LANTERN HILL RESERVATION, Conn. -- Leaders of the newly recognized Historic Eastern Pequot Nation are concentrating on forging a single government from two formerly feuding factions, leaving Connecticut politicians and financial backers to fret about the prospect of a future casino.

In an exclusive joint interview with Indian Country Today at the Lantern Hill Reservation pow wow grounds, Eastern Pequot Chairwoman Marcia Jones Flowers and Paucatuck Eastern Pequot Chairman James Cunha said that talk of a casino was premature until they had weathered the appeals process and received formal final recognition. It was the first interview either had granted since BIA head Neal McCaleb announced on July 24 that he had consolidated their separate petitions for recognition into a single recognized tribe.

Talk of a casino, said Cunha, was "putting the cart before the horse."

The harmony of the two leaders presented a remarkable shift from the clan feuding of the past, which split the Eastern Pequot tribe several decades ago and continued to the late stages of the petition process. But both Cunha and Flowers insisted the tribe was unified and demonstrated it by jointly leading the grand entry at the Eastern Pequot annual Pow wow July 28, along with Agnes Cunha and Roy Sebastian (Chief Hockeo), each tribe’s leaders from the previous generation.

Although planning for a casino was temporarily on hold, Chief James Cunha left no doubt the tribe eventually meant to have one.

"We will be the next tribe in Connecticut to receive final federal recognition. We will be the next tribe in Connecticut to build a casino for all of our people," he said to cheers in a speech at the pow wow.

Since each faction received considerable financial support for its recognition effort, the backers are jockeying with more or less subtlety for their role in the final project. David Rosow, a golf and ski resort developer from Southport, Conn., who funded the Eastern Pequots, attended the intimate, invitation-only pow wow along with his 91-year-old father.

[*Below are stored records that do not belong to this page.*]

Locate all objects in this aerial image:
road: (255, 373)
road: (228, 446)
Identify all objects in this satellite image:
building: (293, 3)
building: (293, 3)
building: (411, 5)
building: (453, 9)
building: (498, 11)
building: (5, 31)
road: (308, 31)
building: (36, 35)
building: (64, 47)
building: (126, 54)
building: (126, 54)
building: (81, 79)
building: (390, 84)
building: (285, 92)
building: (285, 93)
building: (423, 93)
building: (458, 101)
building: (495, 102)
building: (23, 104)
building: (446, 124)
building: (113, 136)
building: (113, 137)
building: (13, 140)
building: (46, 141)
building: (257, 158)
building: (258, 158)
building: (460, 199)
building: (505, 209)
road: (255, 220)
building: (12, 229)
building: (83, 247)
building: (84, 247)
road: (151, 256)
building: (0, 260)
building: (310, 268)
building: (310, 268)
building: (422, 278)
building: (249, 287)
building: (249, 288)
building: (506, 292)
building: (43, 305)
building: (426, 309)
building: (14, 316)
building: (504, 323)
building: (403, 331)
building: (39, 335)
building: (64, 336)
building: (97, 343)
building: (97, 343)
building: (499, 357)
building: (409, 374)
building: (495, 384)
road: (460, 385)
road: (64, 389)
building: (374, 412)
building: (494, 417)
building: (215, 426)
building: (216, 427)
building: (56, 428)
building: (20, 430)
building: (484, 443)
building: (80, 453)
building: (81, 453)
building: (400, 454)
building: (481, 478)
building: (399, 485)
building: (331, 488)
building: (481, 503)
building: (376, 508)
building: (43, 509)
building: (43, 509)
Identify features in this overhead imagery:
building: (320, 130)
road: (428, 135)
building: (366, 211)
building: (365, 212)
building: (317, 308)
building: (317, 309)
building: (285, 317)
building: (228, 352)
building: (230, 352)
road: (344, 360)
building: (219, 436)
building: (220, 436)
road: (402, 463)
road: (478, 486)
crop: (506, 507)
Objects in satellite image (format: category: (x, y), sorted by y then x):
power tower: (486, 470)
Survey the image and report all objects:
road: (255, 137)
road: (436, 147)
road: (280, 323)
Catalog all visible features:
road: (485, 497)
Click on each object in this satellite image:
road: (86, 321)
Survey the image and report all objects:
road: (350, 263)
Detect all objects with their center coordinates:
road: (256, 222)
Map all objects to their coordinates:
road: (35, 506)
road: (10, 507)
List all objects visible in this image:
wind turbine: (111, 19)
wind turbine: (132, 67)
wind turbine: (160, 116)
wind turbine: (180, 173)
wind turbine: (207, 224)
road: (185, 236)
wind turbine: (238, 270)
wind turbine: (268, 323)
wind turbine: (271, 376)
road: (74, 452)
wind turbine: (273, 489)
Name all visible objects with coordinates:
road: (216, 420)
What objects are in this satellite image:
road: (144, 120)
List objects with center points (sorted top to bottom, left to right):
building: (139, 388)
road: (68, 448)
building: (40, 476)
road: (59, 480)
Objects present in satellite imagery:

Cunha in his talk acknowledged the help of Connecticut businessman J.D. DeMatteo, who backed the Paucatucks for more than a decade, and Donald Trump, the Atlantic City mogul, who added his resources from 1999 on. "Trump made it possible to pay our council full-time salaries," Cunha said.

(Trump’s statement in early August that he would sue if excluded from casino plans came as a surprise to Pequot leaders, Flowers said. She said Cunha had met with him the day before with no hint of the threat.)

The Pequot leaders are also anxiously watching to see if Connecticut Attorney General Richard Blumenthal, a long-time legal opponent, files an appeal of their recognition. As of press time, he had not, but Flowers said he seemed to be leaning toward one.

Politicians in some of the state’s small towns are also continuing to organize in opposition to a new casino, although sentiment in the much more populous industrial cities seems to run in favor of the potential economic benefit of Indian gaming. Leaders from 11 towns in the rural northeastern corner of the state are calling for an immediate moratorium on any BIA land-into-trust decisions. The Northeastern Connecticut Council of Governments asked for a "time out" in a letter to U.S. Sens. Joseph I. Lieberman and Christopher Dodd, both Democrats, and U. S. Rep. Rob Simmons, R-2nd District.

The political impact on Simmons remains uncertain. Although the first-term Congressman unseated a Democratic incumbent by accusing him of complacency on Indian gaming, the issue is likely to be used against him in turn. Although the state’s restrictive primary law had seemed to eliminate the harshly anti-Pequot author Jeff Benedict from the Democratic race, U.S. District Court Judge Peter Dorsey threw the contest open again with a ruling Aug. 5 ordering the state to open its September primary ballot to anyone filling out an eligibility form.

Dorsey had previously ruled that the state requirement of a minimum level of delegate support at a nominating convention was "overly burdensome" and probably unconstitutional.